Я отбросил кирку и ринулся на лужайку. Я не мог от беспокойства рыть землю. Но я был все тем же диким человеком, который однажды, заслышав лай Голода, грозно восклицал. По тропам снова раздались звуки. Весь лес дрожал от сурового голоса, кричавшего на собак, и вдруг неистовый лай сменился радостным визгом. О, этот голос! Он пробудил во мне внезапно столько далеких воспоминаний. Я забыл, как говорили люди. Я не знал уже, какую нужную и глубокую музыку порождает на устах человека легкое дыханье звука. Голос – есть только легкий звучный ветер, но в нем вся душа мира. Я от горя и радости стал взывать диким криком первых людей. Ведь я знал только шелест листьев от дождя, рыданья ручья и рев бури. Ева! Ева! Ева! К нам доносится голос людей. Заслышав его, я почувствовал, как во мне встрепенулось все мое детство.

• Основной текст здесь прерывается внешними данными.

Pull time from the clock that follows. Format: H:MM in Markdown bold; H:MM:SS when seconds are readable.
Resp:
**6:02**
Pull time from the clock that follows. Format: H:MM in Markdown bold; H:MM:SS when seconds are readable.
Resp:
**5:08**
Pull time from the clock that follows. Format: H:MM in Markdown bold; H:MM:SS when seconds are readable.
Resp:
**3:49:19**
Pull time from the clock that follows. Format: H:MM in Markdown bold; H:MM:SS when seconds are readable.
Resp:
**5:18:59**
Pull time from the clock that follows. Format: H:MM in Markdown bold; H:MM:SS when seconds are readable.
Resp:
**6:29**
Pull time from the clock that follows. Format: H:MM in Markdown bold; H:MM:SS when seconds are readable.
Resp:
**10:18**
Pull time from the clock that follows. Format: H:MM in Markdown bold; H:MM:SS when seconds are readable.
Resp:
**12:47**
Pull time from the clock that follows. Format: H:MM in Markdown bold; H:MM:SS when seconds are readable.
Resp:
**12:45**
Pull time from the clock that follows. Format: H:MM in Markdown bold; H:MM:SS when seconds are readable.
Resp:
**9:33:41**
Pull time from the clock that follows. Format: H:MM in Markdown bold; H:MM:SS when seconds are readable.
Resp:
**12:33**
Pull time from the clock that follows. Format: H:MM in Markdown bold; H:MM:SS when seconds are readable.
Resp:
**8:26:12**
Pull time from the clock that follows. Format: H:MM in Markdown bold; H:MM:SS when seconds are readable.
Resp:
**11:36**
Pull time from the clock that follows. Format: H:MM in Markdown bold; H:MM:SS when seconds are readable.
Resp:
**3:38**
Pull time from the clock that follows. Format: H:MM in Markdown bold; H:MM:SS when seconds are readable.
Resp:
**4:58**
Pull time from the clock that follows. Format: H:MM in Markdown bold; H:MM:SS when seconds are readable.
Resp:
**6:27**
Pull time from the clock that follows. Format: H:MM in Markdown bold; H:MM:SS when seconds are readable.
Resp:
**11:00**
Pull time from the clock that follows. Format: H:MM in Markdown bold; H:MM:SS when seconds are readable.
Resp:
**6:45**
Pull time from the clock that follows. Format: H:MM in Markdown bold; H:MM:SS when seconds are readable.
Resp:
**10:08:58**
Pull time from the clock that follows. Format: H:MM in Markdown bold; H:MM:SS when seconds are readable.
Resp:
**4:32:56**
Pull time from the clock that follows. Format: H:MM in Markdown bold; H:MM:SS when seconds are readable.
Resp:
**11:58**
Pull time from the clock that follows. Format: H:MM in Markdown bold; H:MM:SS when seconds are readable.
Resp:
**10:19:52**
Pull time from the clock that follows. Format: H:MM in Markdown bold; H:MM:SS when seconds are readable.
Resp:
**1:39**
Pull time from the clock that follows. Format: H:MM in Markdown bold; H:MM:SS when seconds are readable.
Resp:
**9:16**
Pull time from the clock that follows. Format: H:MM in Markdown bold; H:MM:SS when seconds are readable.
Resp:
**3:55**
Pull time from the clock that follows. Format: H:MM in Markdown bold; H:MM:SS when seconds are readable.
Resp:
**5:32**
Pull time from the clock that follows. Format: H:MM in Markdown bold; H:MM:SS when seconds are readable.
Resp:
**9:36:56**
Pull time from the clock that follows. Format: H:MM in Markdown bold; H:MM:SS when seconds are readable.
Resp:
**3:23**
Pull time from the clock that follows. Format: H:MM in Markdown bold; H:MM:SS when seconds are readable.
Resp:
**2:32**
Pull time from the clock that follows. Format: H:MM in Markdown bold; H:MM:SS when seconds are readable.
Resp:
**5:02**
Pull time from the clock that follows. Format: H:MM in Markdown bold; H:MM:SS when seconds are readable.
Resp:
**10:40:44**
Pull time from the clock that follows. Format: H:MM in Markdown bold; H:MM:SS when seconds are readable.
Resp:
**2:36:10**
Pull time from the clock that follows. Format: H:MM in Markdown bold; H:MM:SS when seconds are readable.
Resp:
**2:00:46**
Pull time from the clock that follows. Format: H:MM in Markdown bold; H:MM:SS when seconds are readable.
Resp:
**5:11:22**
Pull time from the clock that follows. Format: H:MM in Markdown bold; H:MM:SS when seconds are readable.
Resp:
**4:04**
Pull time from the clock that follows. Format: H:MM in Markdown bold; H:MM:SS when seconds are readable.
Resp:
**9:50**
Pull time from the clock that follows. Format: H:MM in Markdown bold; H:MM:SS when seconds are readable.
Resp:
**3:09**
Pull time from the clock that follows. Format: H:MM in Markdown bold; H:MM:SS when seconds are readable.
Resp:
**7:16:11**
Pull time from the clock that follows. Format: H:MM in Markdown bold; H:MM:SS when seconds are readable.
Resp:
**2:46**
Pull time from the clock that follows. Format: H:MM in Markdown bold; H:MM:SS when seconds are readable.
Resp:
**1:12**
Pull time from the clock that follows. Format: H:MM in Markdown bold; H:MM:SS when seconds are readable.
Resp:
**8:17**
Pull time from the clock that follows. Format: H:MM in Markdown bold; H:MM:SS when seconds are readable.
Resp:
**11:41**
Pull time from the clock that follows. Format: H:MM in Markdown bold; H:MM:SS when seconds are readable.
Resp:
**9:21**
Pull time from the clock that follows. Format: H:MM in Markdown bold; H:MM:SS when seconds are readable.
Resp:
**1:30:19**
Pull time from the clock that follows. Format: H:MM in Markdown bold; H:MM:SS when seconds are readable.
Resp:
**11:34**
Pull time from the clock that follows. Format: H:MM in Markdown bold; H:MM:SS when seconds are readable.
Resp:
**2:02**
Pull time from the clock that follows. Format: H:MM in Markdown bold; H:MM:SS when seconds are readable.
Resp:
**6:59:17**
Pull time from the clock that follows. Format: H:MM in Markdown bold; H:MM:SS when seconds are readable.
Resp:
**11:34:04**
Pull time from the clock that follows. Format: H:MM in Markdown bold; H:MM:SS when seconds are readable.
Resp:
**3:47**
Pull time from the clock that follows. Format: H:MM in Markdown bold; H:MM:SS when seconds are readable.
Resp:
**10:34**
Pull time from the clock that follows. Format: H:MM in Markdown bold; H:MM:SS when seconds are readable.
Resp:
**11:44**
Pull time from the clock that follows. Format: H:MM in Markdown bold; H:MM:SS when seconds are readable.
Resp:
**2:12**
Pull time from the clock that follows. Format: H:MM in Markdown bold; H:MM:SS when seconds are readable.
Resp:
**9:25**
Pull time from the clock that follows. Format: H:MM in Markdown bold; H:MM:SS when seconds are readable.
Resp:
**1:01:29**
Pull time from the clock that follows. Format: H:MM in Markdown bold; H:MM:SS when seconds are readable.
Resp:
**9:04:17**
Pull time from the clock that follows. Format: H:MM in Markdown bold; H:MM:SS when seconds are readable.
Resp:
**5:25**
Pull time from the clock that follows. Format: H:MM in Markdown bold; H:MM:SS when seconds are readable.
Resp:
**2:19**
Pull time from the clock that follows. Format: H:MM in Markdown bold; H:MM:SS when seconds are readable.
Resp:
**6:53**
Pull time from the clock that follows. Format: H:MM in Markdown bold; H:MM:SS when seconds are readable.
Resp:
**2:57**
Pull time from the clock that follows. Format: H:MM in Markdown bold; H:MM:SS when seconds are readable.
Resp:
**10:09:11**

Я раздвинул кусты. В груди моей клокотали глухие крики. Этот голос живых достигал меня ныне из другой стороны жизни. Этот голос был подобен отзвуку прежних голосов народа. Между ним и мной было такое огромное расстояние, словно, когда я бежал на его звук, он удалялся от меня и возвращался в ту неведомую область, откуда на мгновенье раздался. И вдруг между деревьями показалось лицо старца. Он предстал передо мной, как один из прародителей, которого рисовало мое воображение державшим на своих коленях юное человечество. Он шел, опираясь на страннический посох, согнувшись под своей серой одеждой, как человек, собравшийся с зарею в путь.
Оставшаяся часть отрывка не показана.